La Russie porte plainte contre l’Ukraine auprès de la Cour européenne des droits de l’Homme

Le bureau du procureur général russe a annoncé hier jeudi que son pays avait déposé plainte devant la CEDH (Cour européenne des droits de l’Homme) contre l’Ukraine. 

Moscou accuse Kiev, à travers une longue liste de griefs, d’avoir violé la Convention du Conseil de l’Europe de sauvegarde des droits de l’homme et des libertés fondamentales depuis le renversement du pouvoir en 2014 et l’arrivée aux commandes de dirigeants pro-européens. 

C’est la première fois de son histoire que la Russie dépose une plainte auprès de la CEDH et qui fait référence à la mort de civils, du fait des « hostilités » menées par les forces armées ukrainiennes, à l’emprisonnement illégal et aux mauvais traitements infligées à des personnes, dans le Donbass en guerre, mais aussi pendant la révolution ou encore lors de l’incendie de la Maison des syndicats d’Odessa en mai 2014. 
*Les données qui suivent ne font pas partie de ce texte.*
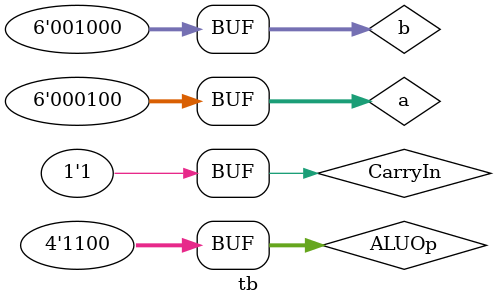
<source format=v>
module tb
(

);
    reg [5:0] a;
    reg [5:0] b;
    reg CarryIn;
    reg [3:0] ALUOp;
    wire [5:0] Result;
    wire CarryOut6;
    
    top t
    (
      .a(a),
      .b(b),
      .CarryIn(CarryIn),
      .ALUOp(ALUOp),
      .Result(Result),
      .CarryOut6(CarryOut6)
    );
	

	initial
	begin
    a = 6'b000100;
    b = 6'b001000;
    CarryIn = 1'b1;
    ALUOp = 4'b0000;
    #300 ALUOp = 4'b0001;
    #300 ALUOp = 4'b0010;
    #300 ALUOp = 4'b0110;
    #300 ALUOp = 4'b1100;
  end


endmodule
</source>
Le parquet russe se plaint également de discrimination à l’encontre de la population russophone et de sanctions «à motivation politique» à l’encontre d’entreprises russes. 
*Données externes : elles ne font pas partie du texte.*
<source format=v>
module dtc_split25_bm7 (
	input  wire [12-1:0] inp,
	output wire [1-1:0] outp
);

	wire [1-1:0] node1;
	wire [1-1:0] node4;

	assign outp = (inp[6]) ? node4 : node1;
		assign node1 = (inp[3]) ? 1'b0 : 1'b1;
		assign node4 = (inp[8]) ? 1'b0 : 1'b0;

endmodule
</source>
Il note en outre que l’Ukraine bloque l’approvisionnement en eau douce de la Crimée et tient aussi Kiev pour responsable de la destruction du vol MH17 de Malaysia Airlines en juillet 2014, faute d’avoir fermé son espace aérien au-dessus d’une zone de guerre. 

Cette dernière plainte se heurte à la position d’une enquête internationale qui a prouvé que cet avion de ligne avait été détruit par un missile BUK acheminé de Russie. 

Le procès par contumace est toujours en cours aux Pays-Bas et le gouvernement néerlandais a décidé de traîner la Russie devant la CEDH «pour son rôle dans la destruction » du vol MH17. 

La Russie et l’Ukraine sont à couteaux tirés sur fond de l’ingérence russe en Ukraine après le renversement, fin 2013, du régime de l’ancien président ukrainien, Viktor Ianoukovitch, proche de Moscou. 

La situation s’est aggravée en raison du soutien de Moscou aux séparatistes qui lui sont fidèles à Donetsk, dans la région du Donbass et dans la péninsule de Crimée, dans le sud du pays, et de l’annexion ultérieure de la Crimée par la Russie à ses territoires à la suite d’un référendum unilatéral le 16 mars 2014.